_YOUR ASSIGNMENT_: Each entry is to be printed again word for word.

(Collected data entries)
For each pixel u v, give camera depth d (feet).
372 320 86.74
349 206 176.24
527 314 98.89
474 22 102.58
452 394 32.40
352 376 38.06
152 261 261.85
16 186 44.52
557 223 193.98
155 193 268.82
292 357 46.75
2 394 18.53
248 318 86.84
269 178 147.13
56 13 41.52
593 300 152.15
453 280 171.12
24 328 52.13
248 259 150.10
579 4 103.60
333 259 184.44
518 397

_TASK RESULT_:
For each pixel u v, give camera depth d (feet).
372 320 86.74
349 206 176.24
527 314 98.89
474 22 102.58
452 394 32.40
352 376 38.06
152 261 261.85
16 186 44.52
557 223 193.98
155 193 268.82
292 357 46.75
2 394 18.53
248 318 86.84
269 178 147.13
56 13 41.52
593 300 152.15
453 280 171.12
24 328 52.13
248 259 150.10
579 4 103.60
333 259 184.44
518 397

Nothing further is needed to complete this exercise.